Faute de pouvoir enquêter sur le terrain, la journaliste s’est appuyée sur des images satellites. Ou plutôt sur l’absence d’images. À partir des 5 millions de “blind spots” sur Baidu Maps - le Google Maps chinois, soumis à la censure de Beijing - elle a pu identifier les emplacements probables de plus d’un millier de camps de détention. Un travail de fourmi, en partie automatisé, lui a permis d’arriver à 50 000 emplacements potentiels, qu’il a fallu ensuite traiter à la main.

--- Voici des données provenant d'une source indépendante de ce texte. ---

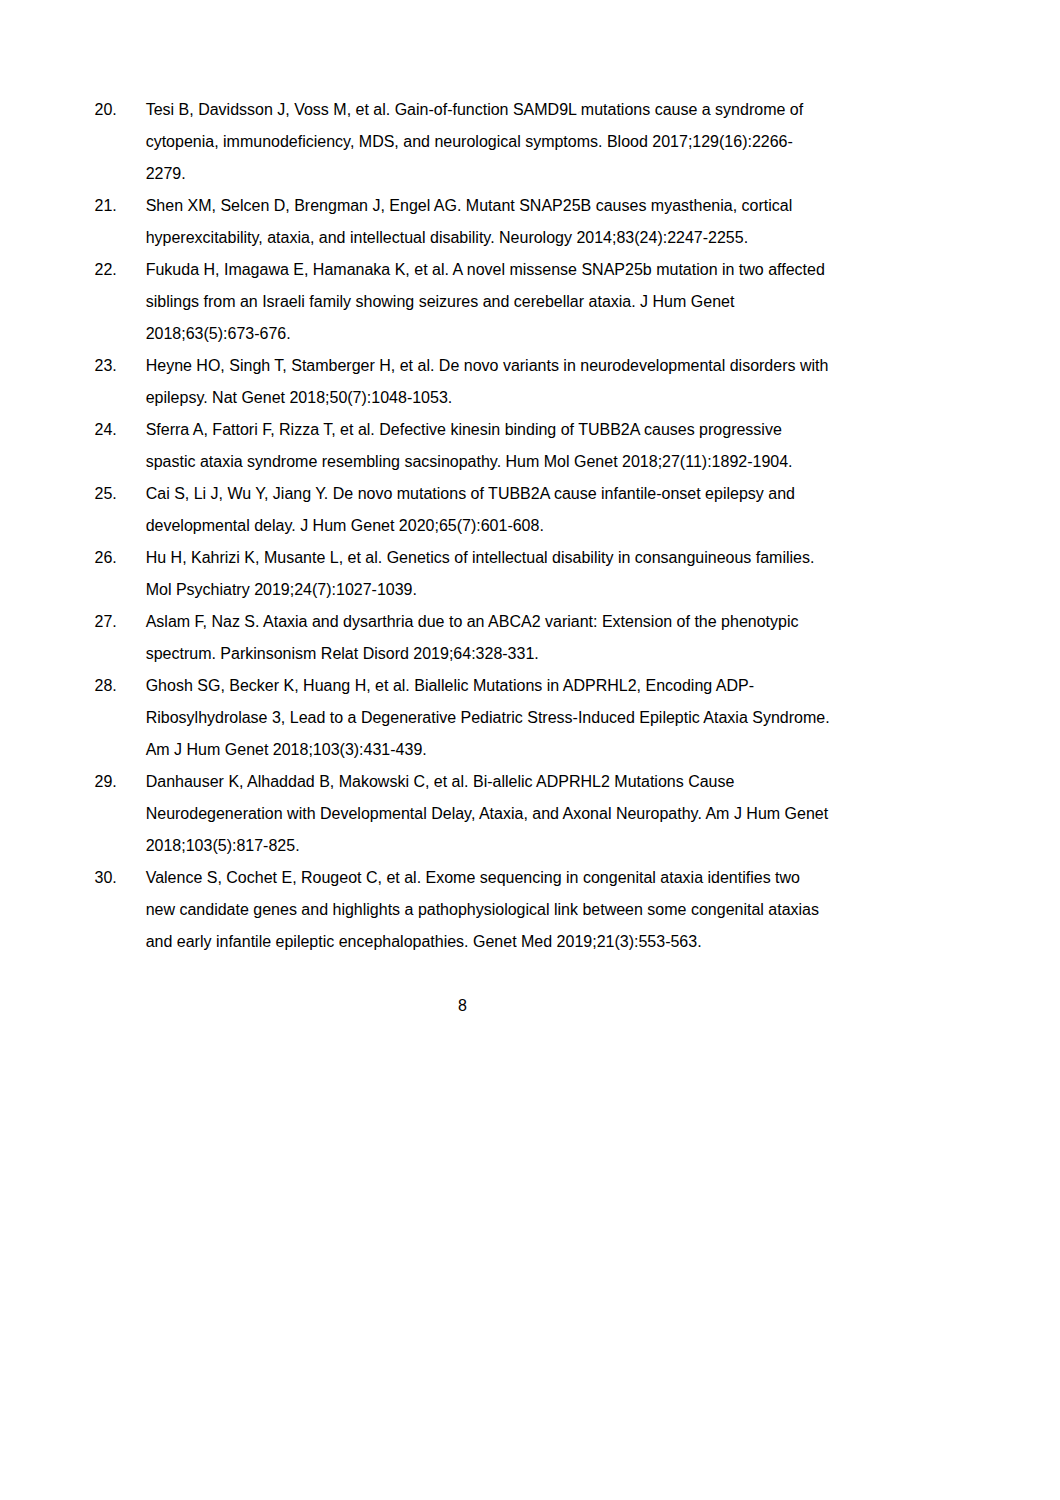20. Tesi B, Davidsson J, Voss M, et al. Gain-of-function SAMD9L mutations cause a syndrome of cytopenia, immunodeficiency, MDS, and neurological symptoms. Blood 2017;129(16):2266-2279.
21. Shen XM, Selcen D, Brengman J, Engel AG. Mutant SNAP25B causes myasthenia, cortical hyperexcitability, ataxia, and intellectual disability. Neurology 2014;83(24):2247-2255.
22. Fukuda H, Imagawa E, Hamanaka K, et al. A novel missense SNAP25b mutation in two affected siblings from an Israeli family showing seizures and cerebellar ataxia. J Hum Genet 2018;63(5):673-676.
23. Heyne HO, Singh T, Stamberger H, et al. De novo variants in neurodevelopmental disorders with epilepsy. Nat Genet 2018;50(7):1048-1053.
24. Sferra A, Fattori F, Rizza T, et al. Defective kinesin binding of TUBB2A causes progressive spastic ataxia syndrome resembling sacsinopathy. Hum Mol Genet 2018;27(11):1892-1904.
25. Cai S, Li J, Wu Y, Jiang Y. De novo mutations of TUBB2A cause infantile-onset epilepsy and developmental delay. J Hum Genet 2020;65(7):601-608.
26. Hu H, Kahrizi K, Musante L, et al. Genetics of intellectual disability in consanguineous families. Mol Psychiatry 2019;24(7):1027-1039.
27. Aslam F, Naz S. Ataxia and dysarthria due to an ABCA2 variant: Extension of the phenotypic spectrum. Parkinsonism Relat Disord 2019;64:328-331.
28. Ghosh SG, Becker K, Huang H, et al. Biallelic Mutations in ADPRHL2, Encoding ADP-Ribosylhydrolase 3, Lead to a Degenerative Pediatric Stress-Induced Epileptic Ataxia Syndrome. Am J Hum Genet 2018;103(3):431-439.
29. Danhauser K, Alhaddad B, Makowski C, et al. Bi-allelic ADPRHL2 Mutations Cause Neurodegeneration with Developmental Delay, Ataxia, and Axonal Neuropathy. Am J Hum Genet 2018;103(5):817-825.
30. Valence S, Cochet E, Rougeot C, et al. Exome sequencing in congenital ataxia identifies two new candidate genes and highlights a pathophysiological link between some congenital ataxias and early infantile epileptic encephalopathies. Genet Med 2019;21(3):553-563.
8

Une fois les principaux camps identifiés, la journaliste a pu commencer à travailler avec des architectes, qui l’ont aidé à “lire” les images satellites : utiliser les ombres pour évaluer la hauteur des murs, croiser les images avec les informations issues du code de construction des prisons chinoises, comprendre les formes des bâtiments, etc.
En remontant dans le temps pour analyser les différentes phases de construction des camps, elle a également pu documenter l’évolution de la politique répressive chinoise, et aboutir au chiffre effroyable d’un million de prisonniers potentiels.
Ces enseignements issus des images satellites ont également été croisés avec les souvenirs des rescapés et des documents collectés par des personnes sur le terrain, ce qui a permis aux architectes de proposer une reconstitution en 3D d’un centre de détention type.
Intéressante à plus d’un titre, cette enquête montre tout l’intérêt de la technologie et de l’analyse des données dans le cadre d’un processus d’investigation journalistique.
Mais elle en illustre aussi les limites : à toutes les étapes, le recours à des sources sur le terrain ou à des témoignages de rescapés s’avère indispensable pour valider les premières hypothèses - dans le documentaire, Megha Rajagopalan partage sa joie le jour où un journaliste-citoyen a partagé sur Youtube une vidéo prise à proximité de l’un des camps identifiés par les images satellites. En fait, c’est même un jeu d’aller-retour qui s’est opéré : par exemple, les souvenirs des rescapés étaient souvent parcellaires, le recours à la modélisation 3D leur a aussi permis d’en raviver certains.
Pour le lecteur, l’impact des images satellites et des reconstitutions 3D est indéniable : celles-ci permettent de rendre beaucoup plus concrètes les choses, en l’absence d’images prises sur place, dans les camps.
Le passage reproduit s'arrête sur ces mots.